We've Got Hollywood Covered

FTC: Keep Ads for Violent Movies Away From Kids

Report says studios aren’t doing enough to protect children

The chairman of the Federal Trade Commission is calling on film studios to do more to keep ads and trailers for violent films away from media, internet sites or theaters where they are likely to be seen by younger kids.

Jon Leibowitz made the comments Thursday as the FTC released its latest report on the advertising and marketing of violent movies, music and videogames, a report required by Congress.

The report, the FTC’s seventh since 2000, said that while studios aren’t specifically targeting youths with ads for inappropriate content, they also aren’t doing enough to prevent them from seeing ads or trailers with “stronger content.”

The FTC also questioned whether directors’ cuts and other unrated DVD’s are leaving parents without  a clear understanding of what their children are in for. The FTC suggested that the Motion Pictures Association of America ad guidelines may not go far enough — and one recent change may in fact have caused new problems.

Leibowitz said while studios have agreed not to advertise films with adult content in programs with an audience level that is more than 35 percent children, there are still some programs where films are advertised with “substantial youth audience in size and composition.” 

Some consumer groups in the past have questioned advertising of violent films on the Super Bowl.

He also questioned the advertising of PG-13 films on channels like Nickelodeon and Cartoon Network.

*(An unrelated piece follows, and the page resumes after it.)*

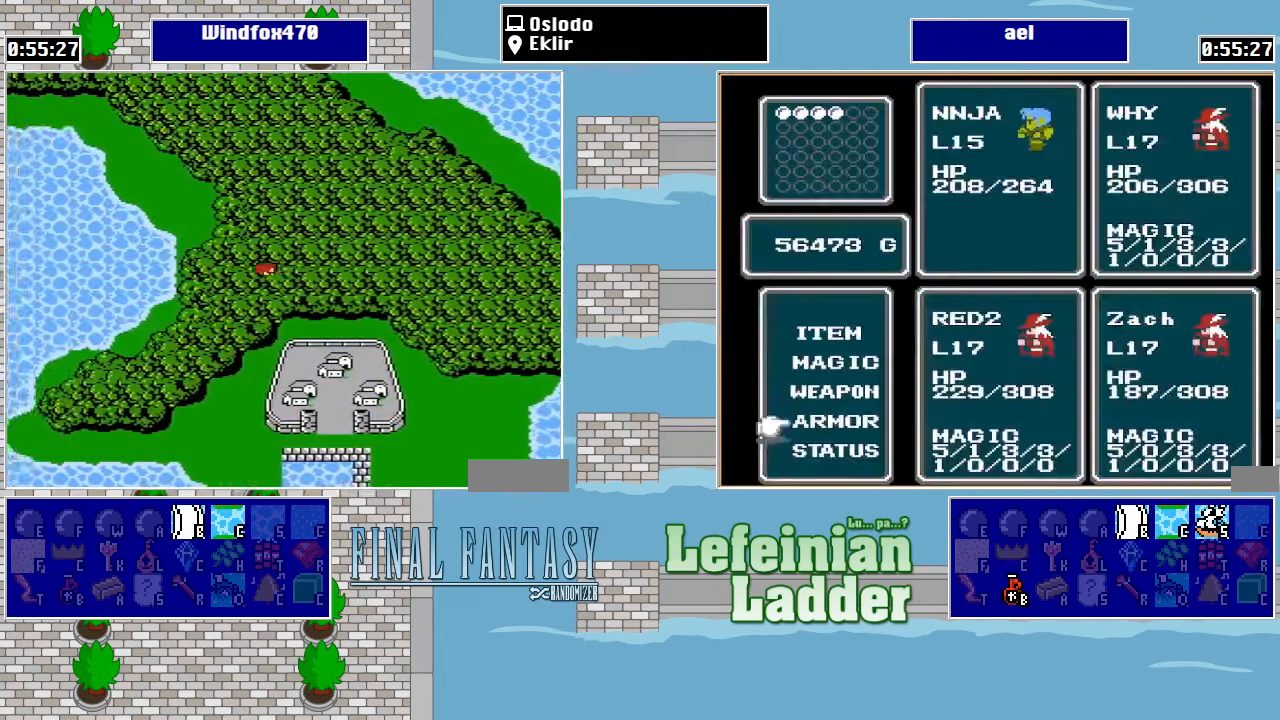
{"buttons": ["DPAD_LEFT"], "events": [[200, "DPAD_RIGHT", "up"], [233, "DPAD_LEFT", "down"]]}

Howard Gantman, MPAA’s VP-corporate communications, said the movie industry takes its responsibility to parents seriously.

“For more than four decades the motion-picture industry has voluntarily adhered to the movie ratings system and the accompanying advertising approval process to help ensure that movies and advertising are viewed by, and marketed to, appropriate audiences,” he said.

“We take seriously our responsibility to parents and to that end, employ rigorous standards in reviewing content so that all advertising is suitable for the audience it is intended for — whether in the movie theater, on television, or on the Internet.”